- This event has passed.
Research Seminar: Anne Smiley
November 15, 2021 @ 1:30 pm - 2:30 pm
The UNC at Chapel Hill’s Earth, Marine, and Environmental Sciences Department presents the Research Seminar of graduate student Anne Smiley. This event will be held on Monday, November 15th, at 1:25 pm. This seminar will be held both in person and streamed live online. The physical location will be Room G201 on the ground floor of Murray Hall on UNC at Chapel Hill campus, and streamed to the coast in Room 222 at the Institute of Marine Sciences in Morehead City, NC. To view the event online join via Zoom Meeting ID 967 0129 9854.

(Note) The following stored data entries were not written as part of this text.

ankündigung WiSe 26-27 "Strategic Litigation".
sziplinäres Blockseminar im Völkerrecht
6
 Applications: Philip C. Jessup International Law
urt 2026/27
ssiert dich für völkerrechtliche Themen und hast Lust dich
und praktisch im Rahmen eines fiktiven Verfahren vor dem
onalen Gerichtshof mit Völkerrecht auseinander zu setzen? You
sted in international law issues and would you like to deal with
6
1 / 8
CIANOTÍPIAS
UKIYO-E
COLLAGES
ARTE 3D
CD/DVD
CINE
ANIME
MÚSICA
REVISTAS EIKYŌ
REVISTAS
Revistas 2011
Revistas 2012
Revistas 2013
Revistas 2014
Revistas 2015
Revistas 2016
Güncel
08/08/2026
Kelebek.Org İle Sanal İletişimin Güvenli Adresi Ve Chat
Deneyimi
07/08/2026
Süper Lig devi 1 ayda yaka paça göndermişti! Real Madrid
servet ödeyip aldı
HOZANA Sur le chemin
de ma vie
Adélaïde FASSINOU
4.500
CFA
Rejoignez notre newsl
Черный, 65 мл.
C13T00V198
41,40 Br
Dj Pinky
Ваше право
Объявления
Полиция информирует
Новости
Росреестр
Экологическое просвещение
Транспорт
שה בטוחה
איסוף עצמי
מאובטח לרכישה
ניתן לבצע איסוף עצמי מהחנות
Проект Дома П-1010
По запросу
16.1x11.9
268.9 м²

Seminar Title: Natural systems provide flood resilience through nitrogen regulation in an urban estuarine environment
Abstract: Major storms and floods are expected to increase in frequency, consequently increasing coastal communities’ exposure to hazards. Flood waters can transport harmful pollutants, pathogens, and nutrients into a system, which can degrade water quality. Excess reactive nitrogen can negatively affect coastal ecosystems, economies, and public health by fueling nuisance algal blooms, hypoxia, and fish kills. Natural habitats can buffer against water quality degradation by converting reactive nitrogen to dinitrogen gas in a process called denitrification. That dinitrogen gas is then lost to the atmosphere, permanently removing it from the system. However, there is a gap in knowledge about nitrogen regulation capacities within a developed system. Our group aimed to quantify the nitrogen cycling processes by natural landscapes (e.g., marshes and swamp forests) and urban landscapes (e.g., lawns and stormwater ponds) in Eastern North Carolina (ENC). We also sought out to understand how distributions of these landscapes have changed over time and what the implications are for nitrogen regulation capacity. Our results suggest that emergent and forested wetlands are extremely valuable for nitrogen removal during fair-weather and storm (nutrient enriched) conditions. Lawns exhibited lower denitrification rates, but since they are so abundant, lawns likely played a substantial role in removing nitrogen during Hurricane Florence. Distributions of natural habitats and developed landscape have changed over the last two decades, but those changes are not homogenous across ENC. Our study sites show that areas that have experienced more development within Hurricane Florence’s floodplain show the greatest decreases in nitrogen removal capacity. Distributions of habitats within floodplains have important implications for the water quality regulation services that are provided to a coastal community and can impact peoples’ experiences during and after major storms.